**Description of the task**.
Word for word, repeat everything in the records below except the pictures.
%%
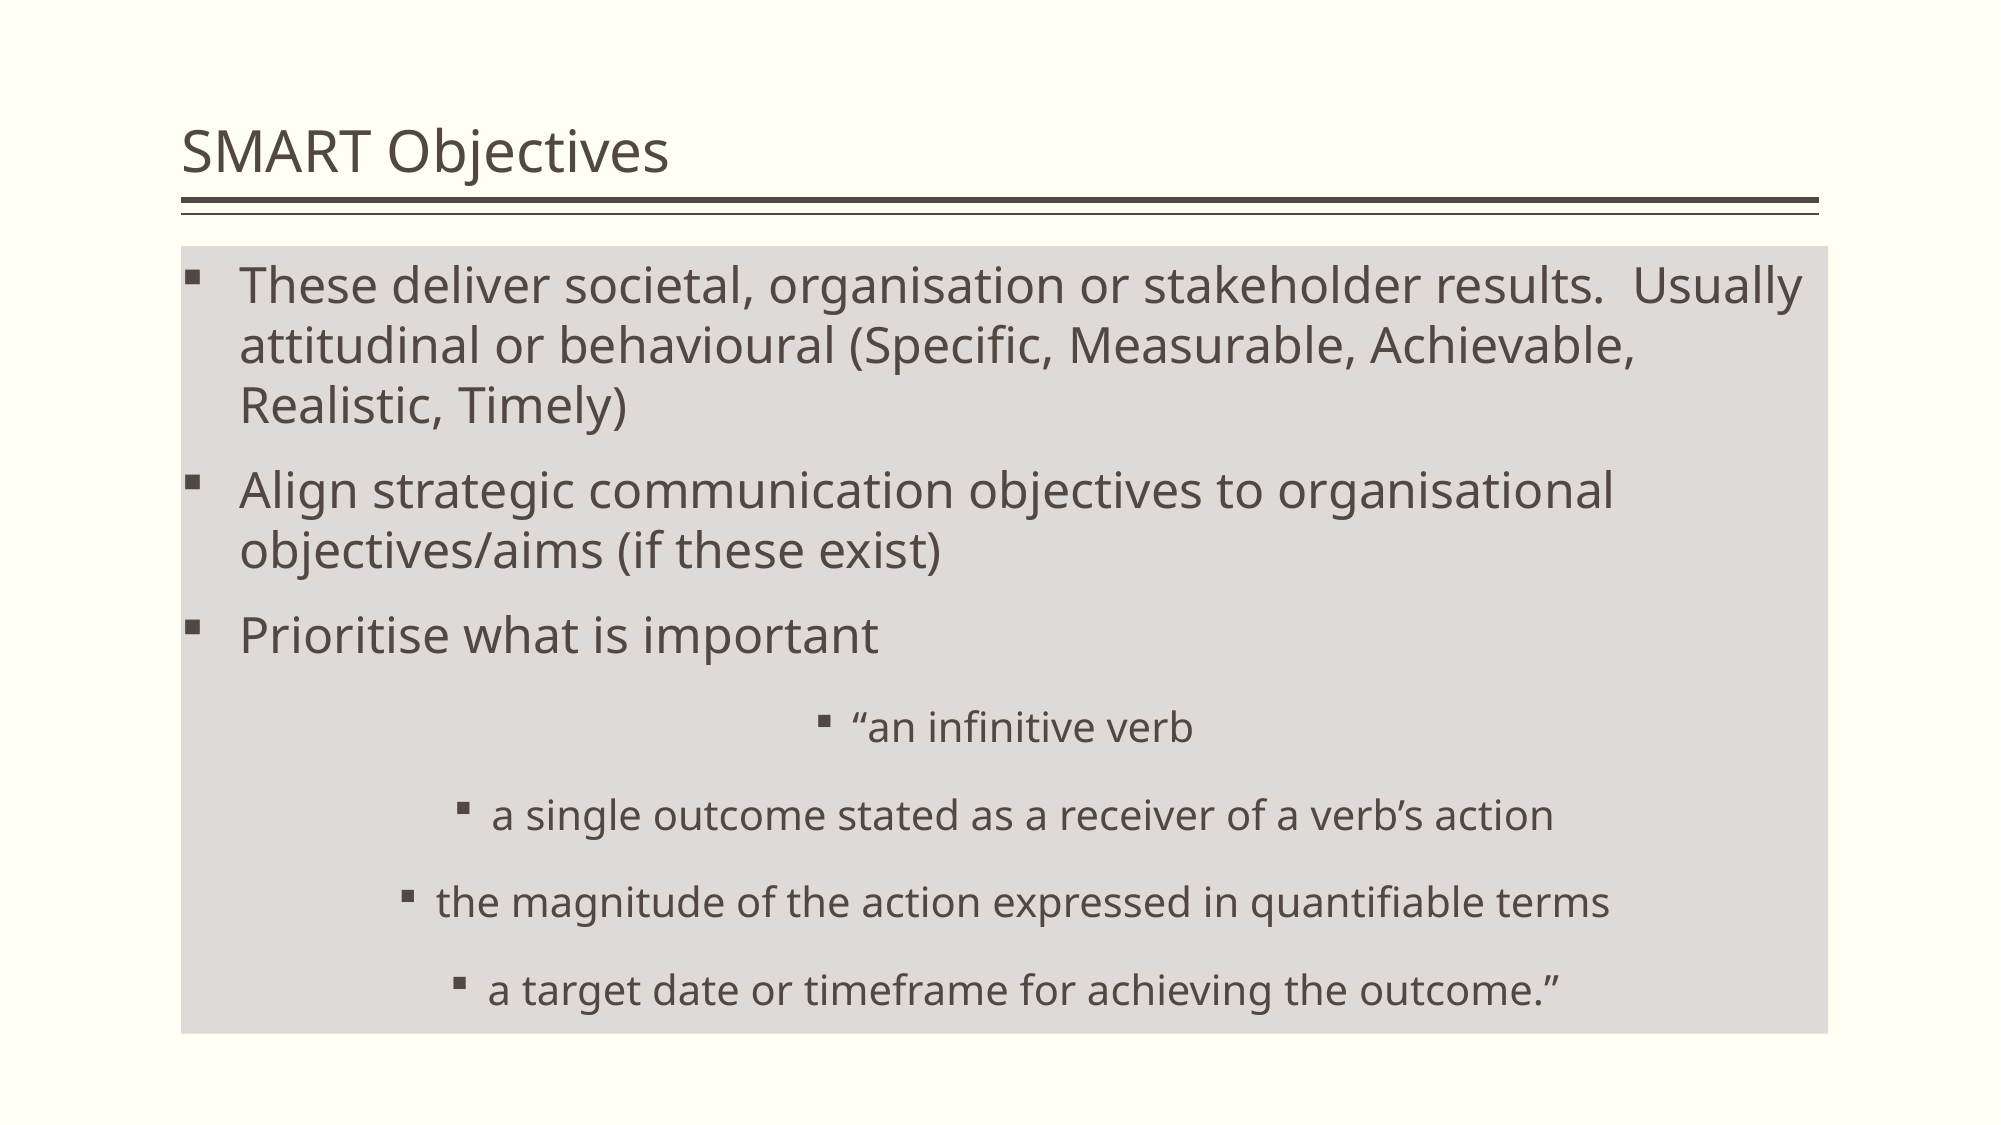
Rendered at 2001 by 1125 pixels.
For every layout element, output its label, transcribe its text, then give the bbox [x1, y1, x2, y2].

list These deliver societal, organisation or stakeholder results. Usually attitudinal or behavioural (Specific, Measurable, Achievable, Realistic, Timely) Align strategic communication objectives to organisational objectives/aims (if these exist) Prioritise what is important “an infinitive verb a single outcome stated as a receiver of a verb’s action the magnitude of the action expressed in quantifiable terms a target date or timeframe for achieving the outcome.” [181, 246, 1829, 1034]
title SMART Objectives [181, 12, 1819, 193]
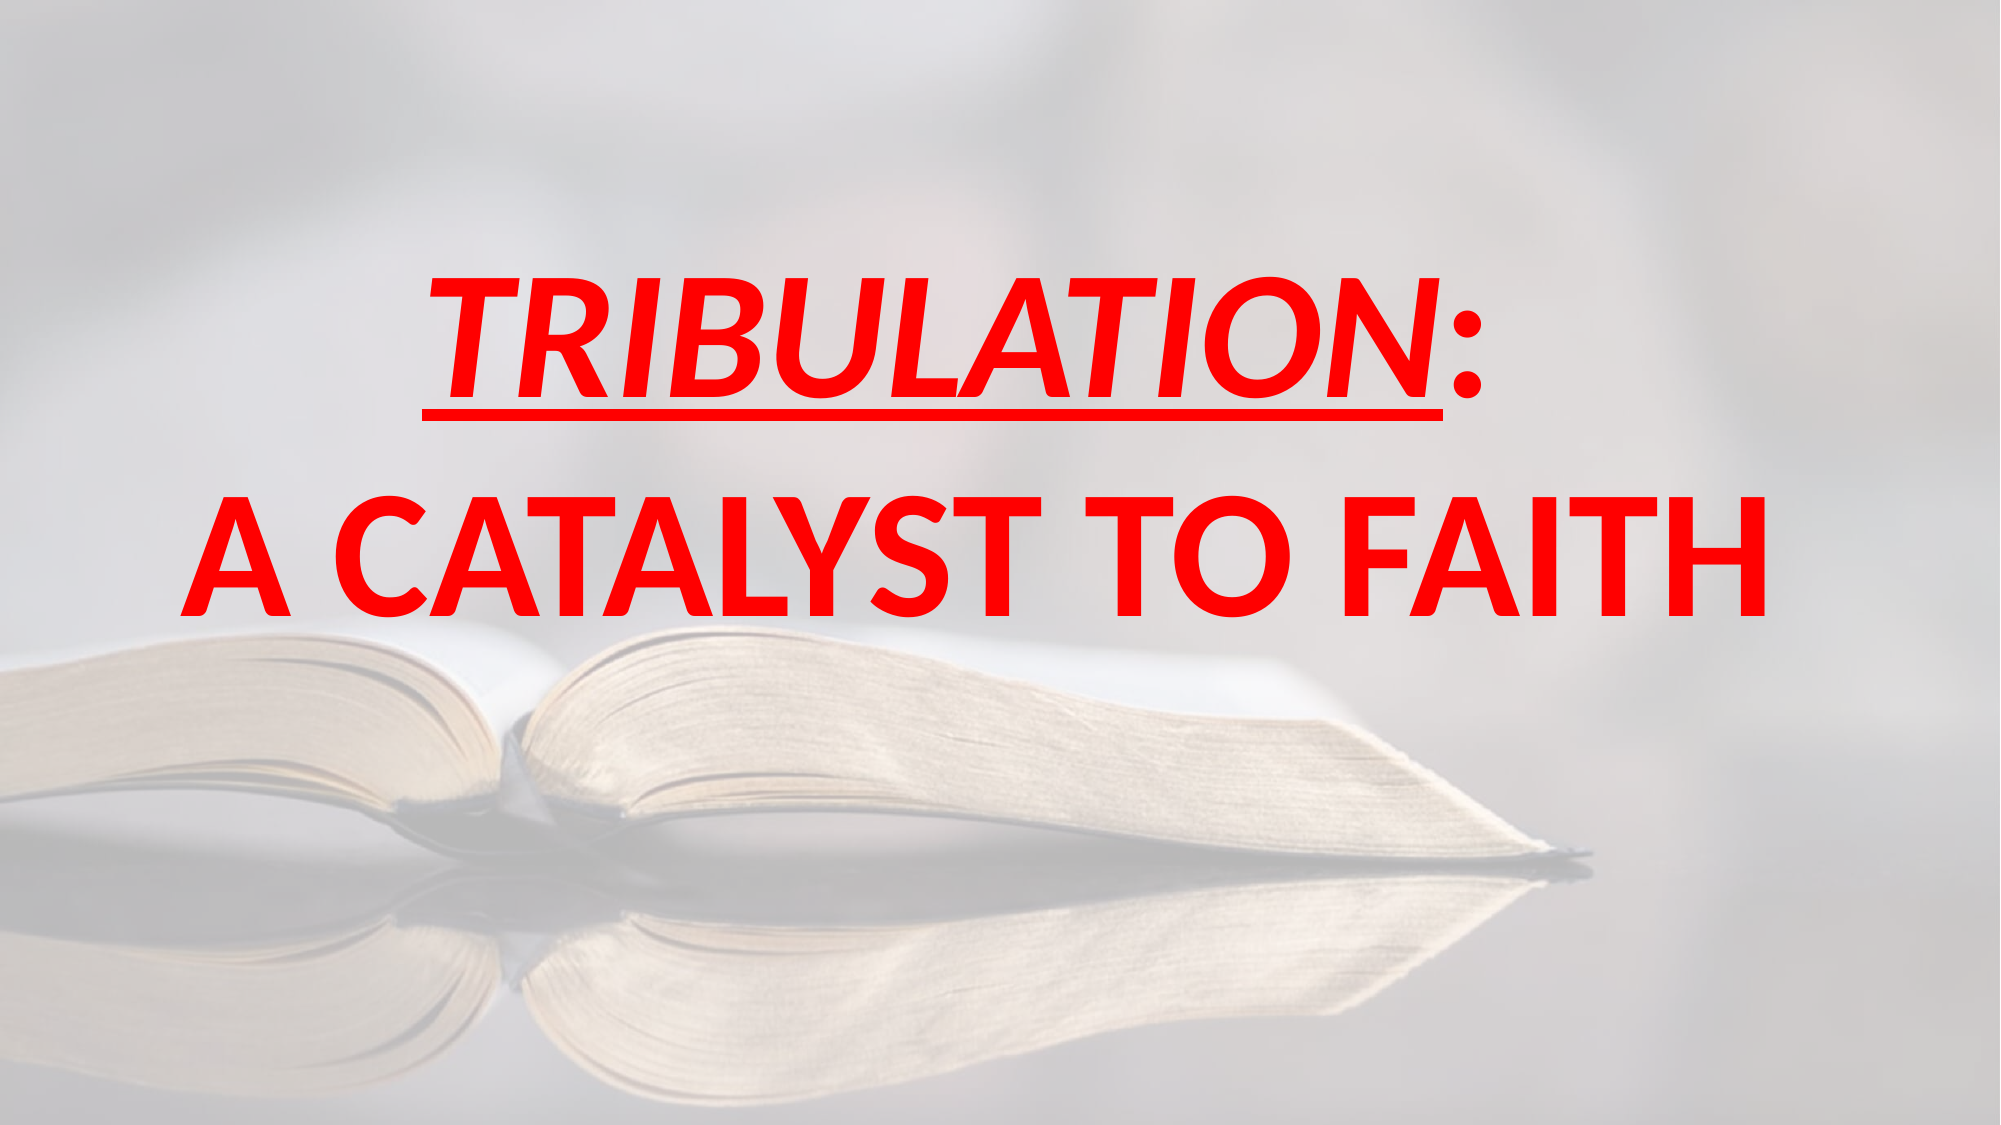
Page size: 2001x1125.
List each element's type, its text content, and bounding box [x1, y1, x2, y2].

list TRIBULATION: A CATALYST TO FAITH [115, 231, 1841, 946]
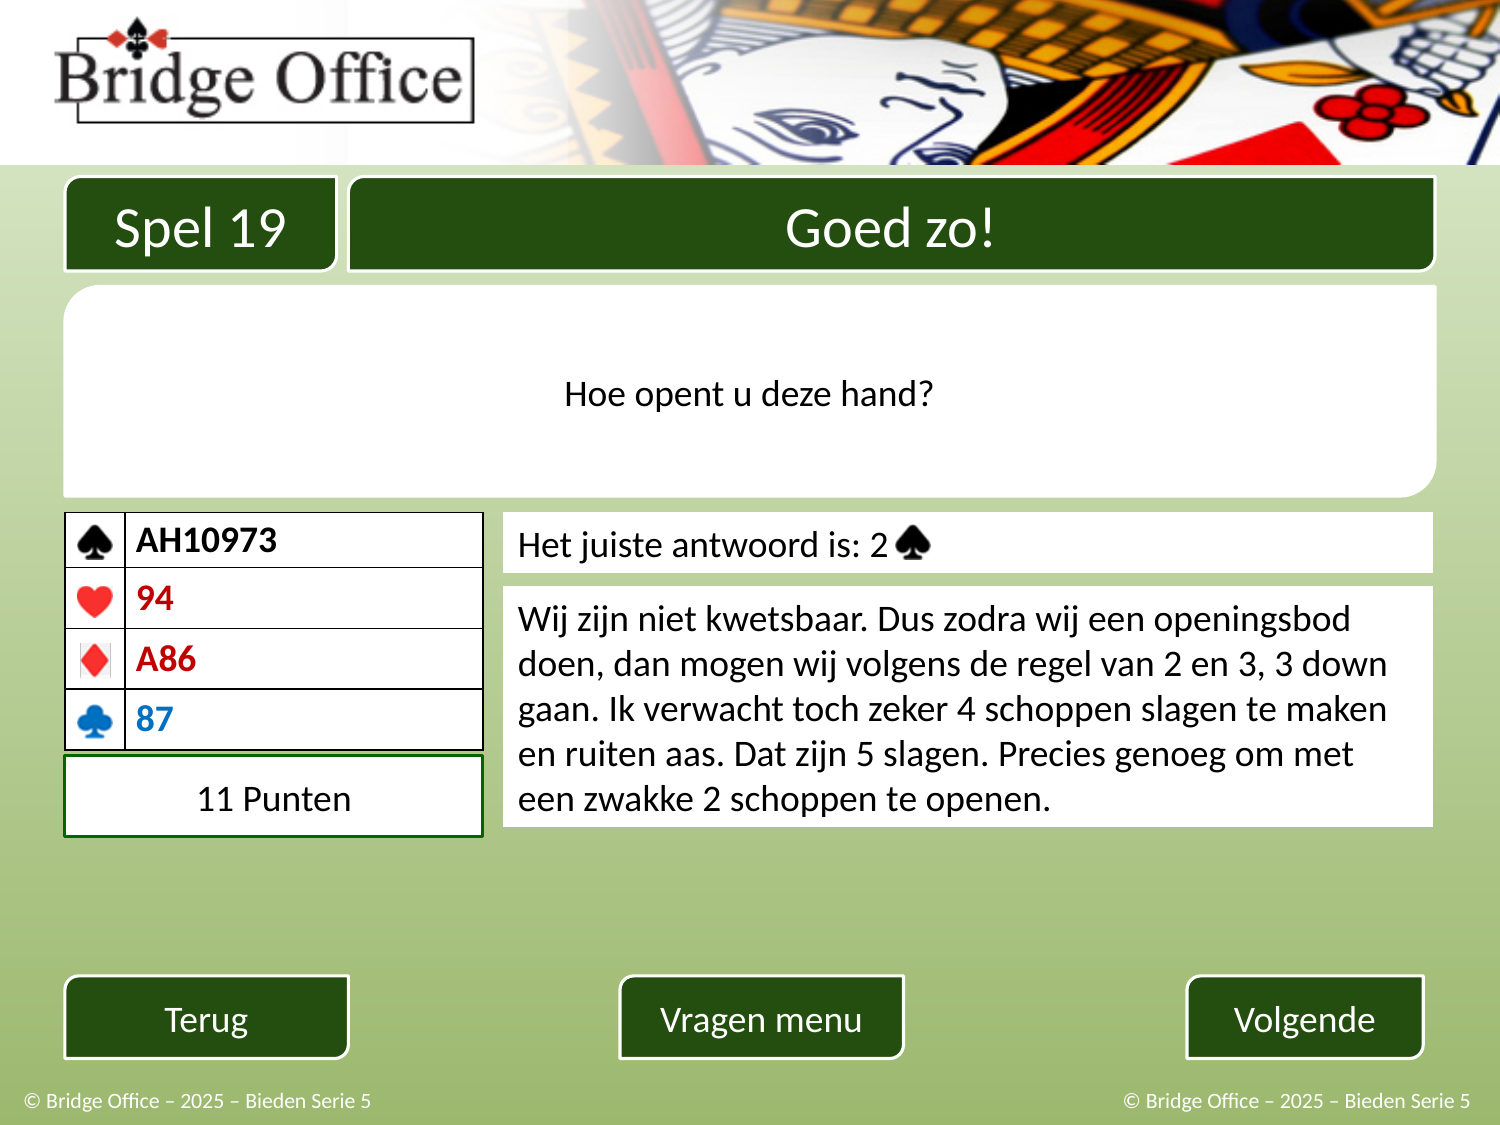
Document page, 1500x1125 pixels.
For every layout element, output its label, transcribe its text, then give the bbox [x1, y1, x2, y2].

text_box Vragen menu [618, 974, 906, 1061]
table_cell 94 [126, 568, 482, 628]
text_box Hoe opent u deze hand? [63, 284, 1437, 498]
text_box © Bridge Office – 2025 – Bieden Serie 5 [1107, 1079, 1500, 1121]
table_cell A86 [126, 629, 482, 688]
picture [77, 643, 113, 679]
text_box Spel 19 [63, 178, 339, 273]
text_box Goed zo! [346, 178, 1437, 273]
text_box Wij zijn niet kwetsbaar. Dus zodra wij een openingsbod doen, dan mogen wij volgens de regel van 2 en 3, 3 down gaan. Ik verwacht toch zeker 4 schoppen slagen te maken en ruiten aas. Dat zijn 5 slagen. Precies genoeg om met een zwakke 2 schoppen te openen. [503, 586, 1433, 827]
text_box 11 Punten [63, 754, 484, 838]
table_cell 87 [126, 690, 482, 749]
picture [77, 703, 113, 740]
text_box Volgende [1185, 974, 1425, 1061]
picture [77, 524, 113, 561]
picture [0, 0, 1500, 166]
table_header [66, 513, 124, 567]
table_cell [66, 568, 124, 628]
picture [77, 585, 113, 618]
text_box Terug [63, 974, 350, 1061]
table_header AH10973 [126, 513, 482, 567]
text_box Het juiste antwoord is: 2 [503, 512, 1433, 573]
picture [895, 524, 932, 561]
table_cell [66, 690, 124, 749]
text_box © Bridge Office – 2025 – Bieden Serie 5 [8, 1079, 393, 1121]
table_cell [66, 629, 124, 688]
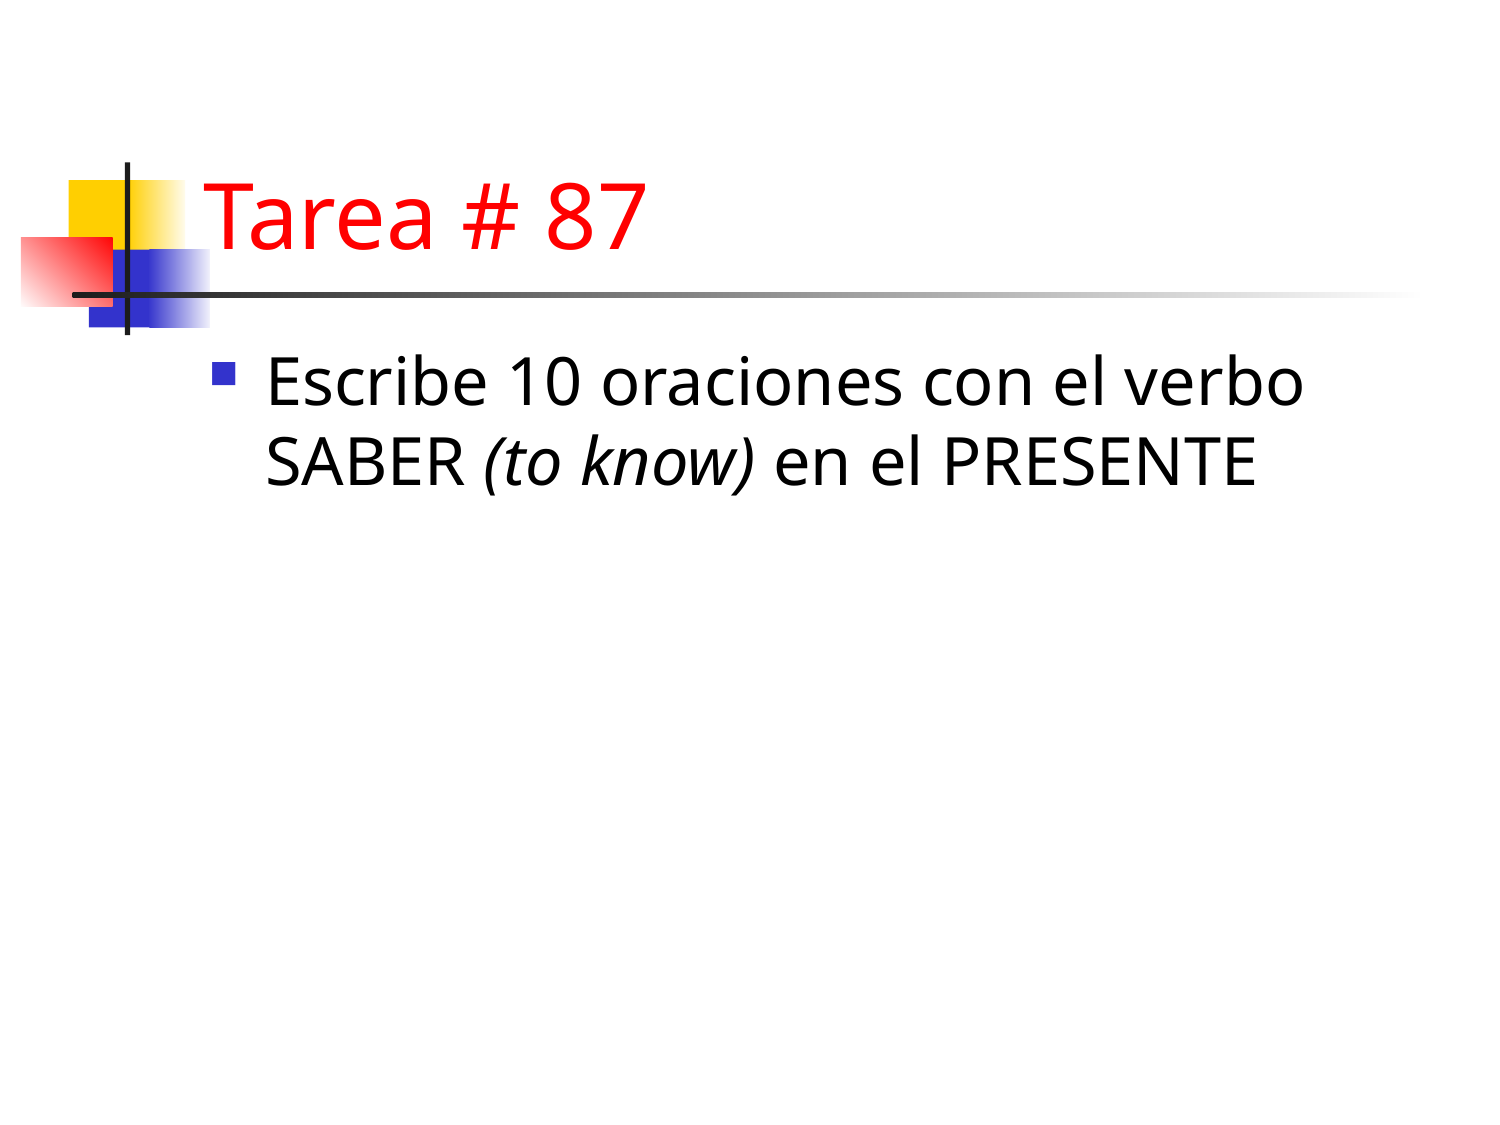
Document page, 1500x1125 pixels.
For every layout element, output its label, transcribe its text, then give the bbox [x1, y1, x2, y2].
%%
**Task output**.
Rendered at 2001 by 1125 pixels.
For every layout element, output its label, transcribe its text, then give the bbox [x1, y1, x2, y2].

list These deliver societal, organisation or stakeholder results. Usually attitudinal or behavioural (Specific, Measurable, Achievable, Realistic, Timely) Align strategic communication objectives to organisational objectives/aims (if these exist) Prioritise what is important “an infinitive verb a single outcome stated as a receiver of a verb’s action the magnitude of the action expressed in quantifiable terms a target date or timeframe for achieving the outcome.” [181, 246, 1829, 1034]
title SMART Objectives [181, 12, 1819, 193]
Page size: 2001x1125.
List each element's type, its text content, and bounding box [x1, y1, x2, y2].

list TRIBULATION: A CATALYST TO FAITH [115, 231, 1841, 946]
Document page, 1500x1125 pixels.
For every layout element, output its label, transcribe its text, then give the bbox [x1, y1, x2, y2].

text_box Vragen menu [618, 974, 906, 1061]
table_cell 94 [126, 568, 482, 628]
text_box Hoe opent u deze hand? [63, 284, 1437, 498]
text_box © Bridge Office – 2025 – Bieden Serie 5 [1107, 1079, 1500, 1121]
table_cell A86 [126, 629, 482, 688]
picture [77, 643, 113, 679]
text_box Spel 19 [63, 178, 339, 273]
text_box Goed zo! [346, 178, 1437, 273]
text_box Wij zijn niet kwetsbaar. Dus zodra wij een openingsbod doen, dan mogen wij volgens de regel van 2 en 3, 3 down gaan. Ik verwacht toch zeker 4 schoppen slagen te maken en ruiten aas. Dat zijn 5 slagen. Precies genoeg om met een zwakke 2 schoppen te openen. [503, 586, 1433, 827]
text_box 11 Punten [63, 754, 484, 838]
table_cell 87 [126, 690, 482, 749]
picture [77, 703, 113, 740]
text_box Volgende [1185, 974, 1425, 1061]
picture [77, 524, 113, 561]
picture [0, 0, 1500, 166]
table_header [66, 513, 124, 567]
table_cell [66, 568, 124, 628]
picture [77, 585, 113, 618]
text_box Terug [63, 974, 350, 1061]
table_header AH10973 [126, 513, 482, 567]
text_box Het juiste antwoord is: 2 [503, 512, 1433, 573]
picture [895, 524, 932, 561]
table_cell [66, 690, 124, 749]
text_box © Bridge Office – 2025 – Bieden Serie 5 [8, 1079, 393, 1121]
table_cell [66, 629, 124, 688]
Document page, 1500x1125 pixels.
For every layout element, output its label, transcribe its text, then give the bbox [x1, y1, x2, y2].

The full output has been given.